## TEXT PROVIDED
↓

Examples age-shift theorist logic

Premise: average age of pro tennis players has increased over the last decade+

Conclusions:
Sampras would have won 6 more slams and played till 36 if he had access to modern medicine and training.

Sampras was old and declined at 29, but Federer was prime at 38 because of modern medicine and training.

A 27 year old has no physical advantage over a 33 year old due to modern medicine and training.

‘Modern medicine and training’ is their favorite term, but they don’t even know what it is. They just use it to prop up their agenda. When I ask them to specify, I never get any answers.
Fantastic post
 

The Guru

Legend
No, I don’t agree that there’s been a dramatic shift on the whole, across all sports. Even just from the year you picked in our original discussion, that’s not been the case. The age distributions of top performers are similar in all four of the main North American sports.

Small, subtle changes have occurred at best, and many sports offset. Baseball is one concrete example. There were slightly more old-age outliers in the past than there have been in the last few years. Best I can tell, this is irrefutable.




This isn’t really reflected much in the age distributions of top performers, nor has average career lengths changed in any of the 4 sports we’ve discussed (American Football still comes in at a measly 3.3 years on average).



He’s definitely an outlier.

At the top, though, the amount of outliers have remained stable, even in basketball.



That’s true. Which is yet another thing that makes tennis a bit less friendly to parity than ever before. In addition to the courts/equipment enabling more single-style dominance:


…self-care has also been whittled down to a science, which does favour established players and probably inflates their (numerical) greatness relative to their predecessors.

Like I said, mixed bag.




And I also absolutely disagree with that narrative, even devoted whole posts disputing it LOL. Problem is that both sides are wrong, it’s just a matter of who’s more wrong. Tennis is older now, but it’s more due to equipment stability. It skewed younger from the late 70’s to the early 2000’s because the sport went through constant paradigm shifts. It was about as “old” before then as it is now.
Define dramatic. Is a couple years more longevity dramatic? If not then sure I agree. Again the thrust of my argument is really only that players can still be at or close to their best in their early 30s and that the steep decline doesn't happen until the back half for the best of the best nowadays.

↑

## WORK REQUIRED
In the forum discussion of tennis players' ages, what reason is given for the sport being older now, and why did it skew younger from the late 70’s to the early 2000’s? Answer in one to three sentences.

## RECORD EXCERPTS
↓

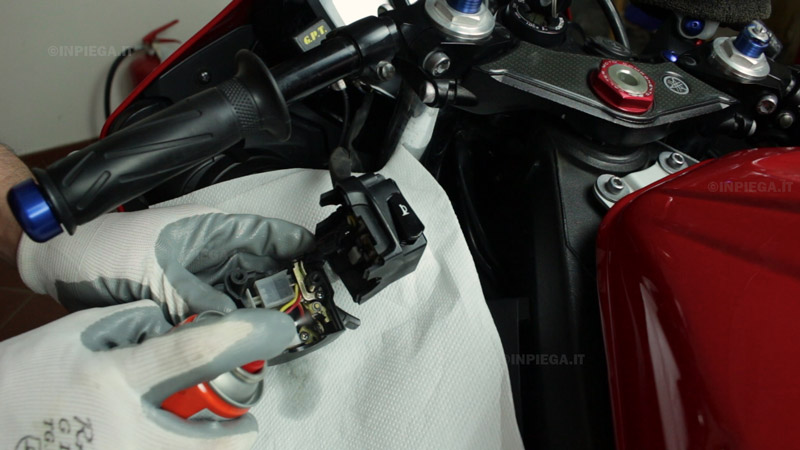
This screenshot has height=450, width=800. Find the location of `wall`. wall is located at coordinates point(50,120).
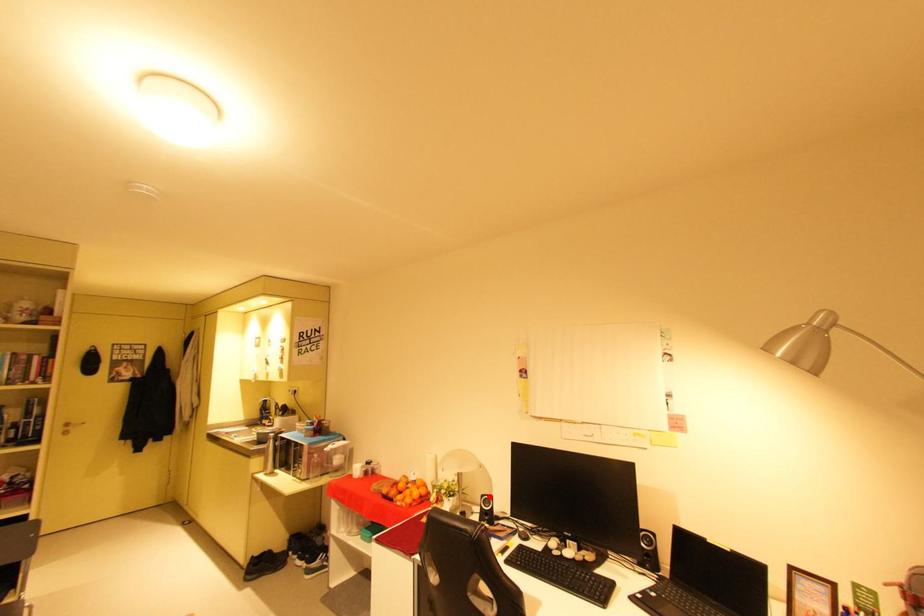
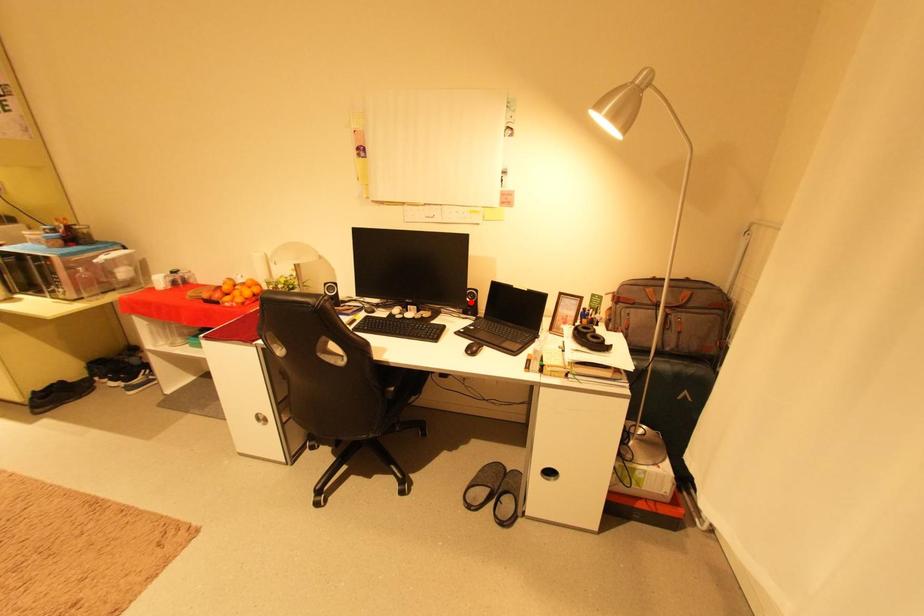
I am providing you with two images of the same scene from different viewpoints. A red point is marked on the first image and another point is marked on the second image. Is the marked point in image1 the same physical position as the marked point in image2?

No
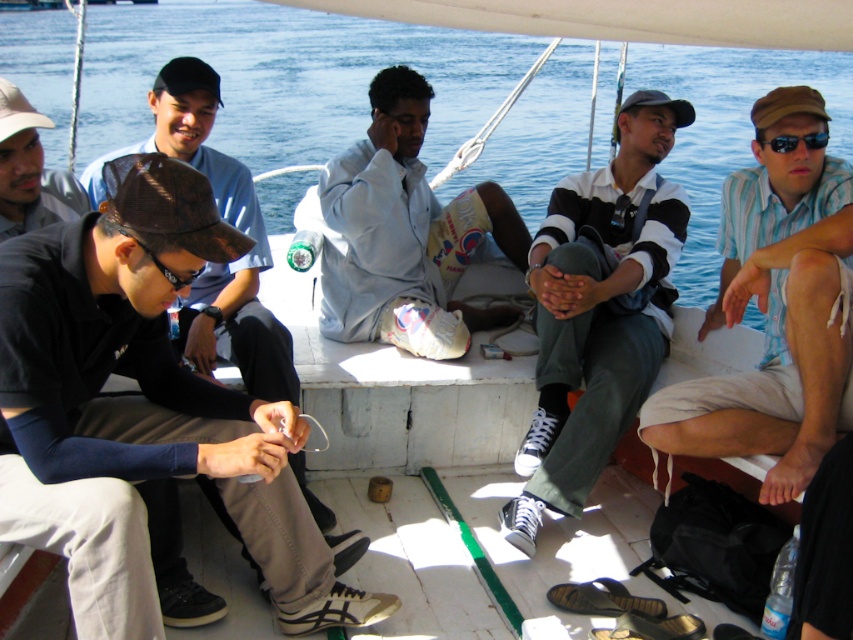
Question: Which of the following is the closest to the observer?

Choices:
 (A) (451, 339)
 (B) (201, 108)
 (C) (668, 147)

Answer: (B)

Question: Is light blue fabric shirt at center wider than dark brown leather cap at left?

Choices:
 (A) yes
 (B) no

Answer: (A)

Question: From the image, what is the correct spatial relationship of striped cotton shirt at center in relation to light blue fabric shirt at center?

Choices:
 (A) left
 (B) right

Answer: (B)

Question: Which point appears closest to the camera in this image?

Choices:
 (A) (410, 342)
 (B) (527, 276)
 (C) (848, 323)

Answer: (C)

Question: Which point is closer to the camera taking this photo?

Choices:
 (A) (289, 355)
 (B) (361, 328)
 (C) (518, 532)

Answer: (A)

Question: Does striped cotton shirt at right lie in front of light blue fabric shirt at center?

↑

## RESPONSE FOR THIS EXERCISE
Tennis is older now mainly because of equipment stability. It skewed younger from the late 70’s to the early 2000’s because the sport went through constant paradigm shifts during that time.